Below are lines of data, and only some are wanted. Please repeat exactly those from the line that has "hepatocellular carcinoma was" through the line that has "photomicrograph of human".

• • • •

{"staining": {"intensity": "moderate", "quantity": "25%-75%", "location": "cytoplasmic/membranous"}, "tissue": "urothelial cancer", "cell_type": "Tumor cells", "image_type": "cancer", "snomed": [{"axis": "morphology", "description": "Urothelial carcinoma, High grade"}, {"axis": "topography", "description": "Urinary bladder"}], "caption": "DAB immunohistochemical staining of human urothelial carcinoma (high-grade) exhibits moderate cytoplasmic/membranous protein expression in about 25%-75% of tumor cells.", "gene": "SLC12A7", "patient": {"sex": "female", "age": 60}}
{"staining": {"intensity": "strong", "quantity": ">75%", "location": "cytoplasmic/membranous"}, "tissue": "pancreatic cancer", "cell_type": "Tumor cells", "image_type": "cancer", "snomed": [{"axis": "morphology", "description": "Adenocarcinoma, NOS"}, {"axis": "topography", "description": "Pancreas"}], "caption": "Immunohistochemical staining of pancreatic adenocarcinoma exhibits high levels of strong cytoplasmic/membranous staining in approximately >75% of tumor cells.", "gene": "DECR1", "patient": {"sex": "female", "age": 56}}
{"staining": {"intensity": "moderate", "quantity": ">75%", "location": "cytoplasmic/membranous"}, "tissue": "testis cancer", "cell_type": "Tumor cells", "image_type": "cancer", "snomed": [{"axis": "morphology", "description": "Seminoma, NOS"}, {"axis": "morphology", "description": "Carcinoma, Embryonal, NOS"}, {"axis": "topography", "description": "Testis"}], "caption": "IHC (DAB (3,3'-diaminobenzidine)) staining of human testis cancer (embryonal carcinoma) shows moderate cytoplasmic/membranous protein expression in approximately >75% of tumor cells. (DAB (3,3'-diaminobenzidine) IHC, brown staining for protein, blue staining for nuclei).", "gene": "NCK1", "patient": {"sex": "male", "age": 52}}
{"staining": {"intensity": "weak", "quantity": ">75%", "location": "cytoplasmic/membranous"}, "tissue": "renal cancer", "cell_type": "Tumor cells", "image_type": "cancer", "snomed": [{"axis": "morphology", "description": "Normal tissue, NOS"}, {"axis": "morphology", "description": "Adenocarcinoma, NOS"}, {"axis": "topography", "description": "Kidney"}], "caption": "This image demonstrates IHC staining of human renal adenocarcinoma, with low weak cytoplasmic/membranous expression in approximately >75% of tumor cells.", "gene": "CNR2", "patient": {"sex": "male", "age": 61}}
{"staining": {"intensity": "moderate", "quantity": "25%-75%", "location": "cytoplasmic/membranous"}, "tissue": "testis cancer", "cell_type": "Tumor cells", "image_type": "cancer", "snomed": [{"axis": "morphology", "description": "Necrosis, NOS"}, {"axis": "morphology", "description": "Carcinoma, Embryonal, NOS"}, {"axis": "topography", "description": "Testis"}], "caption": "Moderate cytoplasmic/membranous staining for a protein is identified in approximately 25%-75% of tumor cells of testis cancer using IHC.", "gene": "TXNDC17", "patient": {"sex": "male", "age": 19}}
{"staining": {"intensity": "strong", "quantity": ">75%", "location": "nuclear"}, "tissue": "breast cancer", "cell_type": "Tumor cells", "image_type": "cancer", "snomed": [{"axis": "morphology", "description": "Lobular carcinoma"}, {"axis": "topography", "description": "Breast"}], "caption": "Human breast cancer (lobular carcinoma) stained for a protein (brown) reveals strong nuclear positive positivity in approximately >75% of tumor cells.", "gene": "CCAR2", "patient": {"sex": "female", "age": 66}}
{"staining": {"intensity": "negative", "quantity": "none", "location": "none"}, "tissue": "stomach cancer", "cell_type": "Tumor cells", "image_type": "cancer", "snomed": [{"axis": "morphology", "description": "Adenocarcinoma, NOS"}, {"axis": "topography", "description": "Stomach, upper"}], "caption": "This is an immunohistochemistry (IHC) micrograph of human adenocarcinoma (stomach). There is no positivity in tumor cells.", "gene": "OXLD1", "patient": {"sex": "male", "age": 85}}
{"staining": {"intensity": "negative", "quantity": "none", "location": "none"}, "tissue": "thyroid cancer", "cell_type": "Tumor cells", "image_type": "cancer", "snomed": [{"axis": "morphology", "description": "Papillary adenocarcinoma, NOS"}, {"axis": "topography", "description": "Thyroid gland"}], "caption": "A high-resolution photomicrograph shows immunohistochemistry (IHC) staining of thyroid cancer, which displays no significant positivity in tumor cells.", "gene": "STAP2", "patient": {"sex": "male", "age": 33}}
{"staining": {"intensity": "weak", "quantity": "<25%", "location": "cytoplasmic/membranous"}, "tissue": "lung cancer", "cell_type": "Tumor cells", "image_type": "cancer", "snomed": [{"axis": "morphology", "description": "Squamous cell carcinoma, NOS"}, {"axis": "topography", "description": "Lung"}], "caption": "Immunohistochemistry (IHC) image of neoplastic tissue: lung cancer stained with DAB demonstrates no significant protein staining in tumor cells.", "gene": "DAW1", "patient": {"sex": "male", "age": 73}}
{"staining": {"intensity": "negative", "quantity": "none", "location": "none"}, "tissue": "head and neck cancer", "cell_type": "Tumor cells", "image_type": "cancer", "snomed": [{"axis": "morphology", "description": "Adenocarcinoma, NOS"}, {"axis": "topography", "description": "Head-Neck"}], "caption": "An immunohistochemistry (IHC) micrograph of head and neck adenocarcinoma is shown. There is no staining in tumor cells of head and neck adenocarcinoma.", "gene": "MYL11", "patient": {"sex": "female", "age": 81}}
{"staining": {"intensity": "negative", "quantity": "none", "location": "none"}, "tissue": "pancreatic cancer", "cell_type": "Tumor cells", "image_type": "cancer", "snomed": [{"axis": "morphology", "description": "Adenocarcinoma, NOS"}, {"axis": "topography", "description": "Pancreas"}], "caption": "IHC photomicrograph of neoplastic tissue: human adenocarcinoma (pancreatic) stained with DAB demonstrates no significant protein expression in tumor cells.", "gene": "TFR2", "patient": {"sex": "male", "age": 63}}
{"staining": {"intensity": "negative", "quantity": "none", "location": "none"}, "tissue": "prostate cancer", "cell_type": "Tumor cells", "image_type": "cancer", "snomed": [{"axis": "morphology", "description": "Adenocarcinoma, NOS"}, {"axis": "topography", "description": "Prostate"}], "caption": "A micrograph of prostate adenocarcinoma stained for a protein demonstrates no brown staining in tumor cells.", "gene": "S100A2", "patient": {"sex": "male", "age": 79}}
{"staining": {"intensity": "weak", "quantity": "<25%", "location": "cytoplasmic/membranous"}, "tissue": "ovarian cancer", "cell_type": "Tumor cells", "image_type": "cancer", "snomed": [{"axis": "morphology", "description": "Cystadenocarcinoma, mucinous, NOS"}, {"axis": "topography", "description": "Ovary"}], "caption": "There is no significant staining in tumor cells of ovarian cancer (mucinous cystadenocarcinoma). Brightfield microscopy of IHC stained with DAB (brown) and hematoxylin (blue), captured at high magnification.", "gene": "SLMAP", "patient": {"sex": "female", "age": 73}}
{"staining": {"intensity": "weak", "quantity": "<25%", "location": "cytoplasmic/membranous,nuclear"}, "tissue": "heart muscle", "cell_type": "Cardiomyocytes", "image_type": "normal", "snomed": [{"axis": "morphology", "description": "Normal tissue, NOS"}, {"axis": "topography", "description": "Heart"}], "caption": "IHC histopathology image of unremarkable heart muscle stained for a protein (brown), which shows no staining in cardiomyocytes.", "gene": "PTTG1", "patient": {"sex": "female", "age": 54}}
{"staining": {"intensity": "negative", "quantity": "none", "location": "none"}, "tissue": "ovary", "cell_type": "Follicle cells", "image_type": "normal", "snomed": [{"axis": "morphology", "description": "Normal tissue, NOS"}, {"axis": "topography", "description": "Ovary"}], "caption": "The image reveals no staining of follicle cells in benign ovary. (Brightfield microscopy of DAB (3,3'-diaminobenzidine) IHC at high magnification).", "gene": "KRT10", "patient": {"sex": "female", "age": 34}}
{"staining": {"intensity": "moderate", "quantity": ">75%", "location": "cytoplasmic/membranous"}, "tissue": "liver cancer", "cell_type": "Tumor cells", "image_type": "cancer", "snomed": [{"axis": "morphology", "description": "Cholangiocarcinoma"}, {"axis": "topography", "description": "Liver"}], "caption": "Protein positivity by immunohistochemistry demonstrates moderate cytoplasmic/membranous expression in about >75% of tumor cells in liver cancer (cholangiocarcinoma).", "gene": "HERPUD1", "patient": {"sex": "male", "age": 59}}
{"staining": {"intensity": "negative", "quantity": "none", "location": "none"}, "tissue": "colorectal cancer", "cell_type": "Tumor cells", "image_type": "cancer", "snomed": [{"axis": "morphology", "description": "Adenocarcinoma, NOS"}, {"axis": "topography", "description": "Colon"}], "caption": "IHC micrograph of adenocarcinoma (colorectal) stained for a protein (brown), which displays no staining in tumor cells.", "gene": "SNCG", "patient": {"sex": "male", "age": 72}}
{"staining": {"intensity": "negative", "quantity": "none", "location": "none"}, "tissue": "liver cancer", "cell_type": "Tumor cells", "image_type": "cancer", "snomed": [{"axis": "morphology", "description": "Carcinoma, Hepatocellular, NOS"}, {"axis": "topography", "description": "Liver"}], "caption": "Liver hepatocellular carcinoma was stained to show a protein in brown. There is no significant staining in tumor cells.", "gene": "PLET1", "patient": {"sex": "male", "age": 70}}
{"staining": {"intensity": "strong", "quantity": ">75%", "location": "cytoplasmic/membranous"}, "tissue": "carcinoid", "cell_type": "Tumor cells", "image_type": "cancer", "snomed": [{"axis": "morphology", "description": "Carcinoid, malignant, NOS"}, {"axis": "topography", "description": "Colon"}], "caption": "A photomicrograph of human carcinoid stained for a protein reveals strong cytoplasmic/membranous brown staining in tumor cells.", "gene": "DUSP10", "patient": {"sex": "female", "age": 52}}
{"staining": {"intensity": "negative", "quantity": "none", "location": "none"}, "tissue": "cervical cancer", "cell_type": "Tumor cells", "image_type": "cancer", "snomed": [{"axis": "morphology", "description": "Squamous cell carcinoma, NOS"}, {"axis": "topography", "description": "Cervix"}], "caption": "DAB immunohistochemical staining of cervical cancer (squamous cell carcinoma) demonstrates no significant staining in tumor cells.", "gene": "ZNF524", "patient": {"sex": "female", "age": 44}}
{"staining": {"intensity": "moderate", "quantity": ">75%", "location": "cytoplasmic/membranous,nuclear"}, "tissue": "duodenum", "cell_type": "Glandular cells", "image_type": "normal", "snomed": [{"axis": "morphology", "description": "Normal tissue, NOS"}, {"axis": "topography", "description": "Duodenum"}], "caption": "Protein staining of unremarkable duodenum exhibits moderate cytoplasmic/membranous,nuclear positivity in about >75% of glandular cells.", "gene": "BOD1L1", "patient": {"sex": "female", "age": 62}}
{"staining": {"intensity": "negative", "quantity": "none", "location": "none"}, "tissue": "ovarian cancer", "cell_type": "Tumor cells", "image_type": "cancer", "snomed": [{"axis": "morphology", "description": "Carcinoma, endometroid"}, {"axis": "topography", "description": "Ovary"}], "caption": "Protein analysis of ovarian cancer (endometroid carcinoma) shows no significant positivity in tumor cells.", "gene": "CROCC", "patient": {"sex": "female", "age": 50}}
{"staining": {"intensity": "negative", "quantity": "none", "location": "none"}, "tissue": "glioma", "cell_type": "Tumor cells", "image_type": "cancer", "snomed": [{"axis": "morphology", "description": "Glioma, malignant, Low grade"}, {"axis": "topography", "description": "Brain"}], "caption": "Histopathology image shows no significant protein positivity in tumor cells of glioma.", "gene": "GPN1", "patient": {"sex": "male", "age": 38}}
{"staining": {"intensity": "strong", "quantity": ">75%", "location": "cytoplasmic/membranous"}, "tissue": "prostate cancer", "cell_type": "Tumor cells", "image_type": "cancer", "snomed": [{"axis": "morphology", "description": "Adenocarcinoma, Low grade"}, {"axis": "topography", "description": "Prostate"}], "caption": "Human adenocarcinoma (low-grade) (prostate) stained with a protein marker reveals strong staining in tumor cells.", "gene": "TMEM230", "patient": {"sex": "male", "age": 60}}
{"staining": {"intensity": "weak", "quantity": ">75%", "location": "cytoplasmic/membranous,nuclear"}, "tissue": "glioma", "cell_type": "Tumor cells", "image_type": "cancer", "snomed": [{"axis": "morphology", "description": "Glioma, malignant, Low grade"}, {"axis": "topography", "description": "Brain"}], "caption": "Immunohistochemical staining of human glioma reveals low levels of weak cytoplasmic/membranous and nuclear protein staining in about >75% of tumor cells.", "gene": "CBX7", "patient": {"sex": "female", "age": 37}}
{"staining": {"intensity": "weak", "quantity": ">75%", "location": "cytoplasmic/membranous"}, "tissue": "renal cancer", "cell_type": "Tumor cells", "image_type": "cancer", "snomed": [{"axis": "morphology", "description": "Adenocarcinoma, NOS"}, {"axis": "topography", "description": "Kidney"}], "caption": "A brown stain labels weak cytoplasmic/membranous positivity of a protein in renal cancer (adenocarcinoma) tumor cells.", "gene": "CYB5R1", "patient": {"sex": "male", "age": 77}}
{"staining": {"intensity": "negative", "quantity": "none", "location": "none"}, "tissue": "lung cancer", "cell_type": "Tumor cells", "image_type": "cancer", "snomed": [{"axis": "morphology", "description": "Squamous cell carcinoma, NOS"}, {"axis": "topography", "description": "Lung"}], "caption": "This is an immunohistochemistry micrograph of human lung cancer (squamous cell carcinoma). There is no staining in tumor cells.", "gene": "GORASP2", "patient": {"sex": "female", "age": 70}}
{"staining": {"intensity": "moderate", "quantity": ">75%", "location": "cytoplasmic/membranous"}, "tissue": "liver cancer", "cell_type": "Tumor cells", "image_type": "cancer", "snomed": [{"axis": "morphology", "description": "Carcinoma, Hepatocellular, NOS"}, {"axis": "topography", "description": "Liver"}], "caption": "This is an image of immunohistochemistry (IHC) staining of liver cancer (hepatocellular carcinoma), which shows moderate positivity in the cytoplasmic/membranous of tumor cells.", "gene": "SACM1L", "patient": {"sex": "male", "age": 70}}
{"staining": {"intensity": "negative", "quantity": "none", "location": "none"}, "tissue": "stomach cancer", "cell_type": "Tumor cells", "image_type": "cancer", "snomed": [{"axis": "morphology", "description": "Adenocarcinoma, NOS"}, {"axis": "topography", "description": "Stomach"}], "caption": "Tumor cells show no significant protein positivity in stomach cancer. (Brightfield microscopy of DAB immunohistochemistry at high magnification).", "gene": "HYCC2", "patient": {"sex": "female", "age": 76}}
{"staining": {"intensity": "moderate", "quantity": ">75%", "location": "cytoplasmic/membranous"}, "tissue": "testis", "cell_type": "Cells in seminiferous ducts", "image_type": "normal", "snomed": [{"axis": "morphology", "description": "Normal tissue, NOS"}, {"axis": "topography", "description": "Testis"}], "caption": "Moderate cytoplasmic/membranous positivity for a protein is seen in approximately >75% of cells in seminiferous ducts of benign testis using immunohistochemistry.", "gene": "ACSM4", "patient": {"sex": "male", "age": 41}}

• • • •

Expected answer:
{"staining": {"intensity": "negative", "quantity": "none", "location": "none"}, "tissue": "liver cancer", "cell_type": "Tumor cells", "image_type": "cancer", "snomed": [{"axis": "morphology", "description": "Carcinoma, Hepatocellular, NOS"}, {"axis": "topography", "description": "Liver"}], "caption": "Liver hepatocellular carcinoma was stained to show a protein in brown. There is no significant staining in tumor cells.", "gene": "PLET1", "patient": {"sex": "male", "age": 70}}
{"staining": {"intensity": "strong", "quantity": ">75%", "location": "cytoplasmic/membranous"}, "tissue": "carcinoid", "cell_type": "Tumor cells", "image_type": "cancer", "snomed": [{"axis": "morphology", "description": "Carcinoid, malignant, NOS"}, {"axis": "topography", "description": "Colon"}], "caption": "A photomicrograph of human carcinoid stained for a protein reveals strong cytoplasmic/membranous brown staining in tumor cells.", "gene": "DUSP10", "patient": {"sex": "female", "age": 52}}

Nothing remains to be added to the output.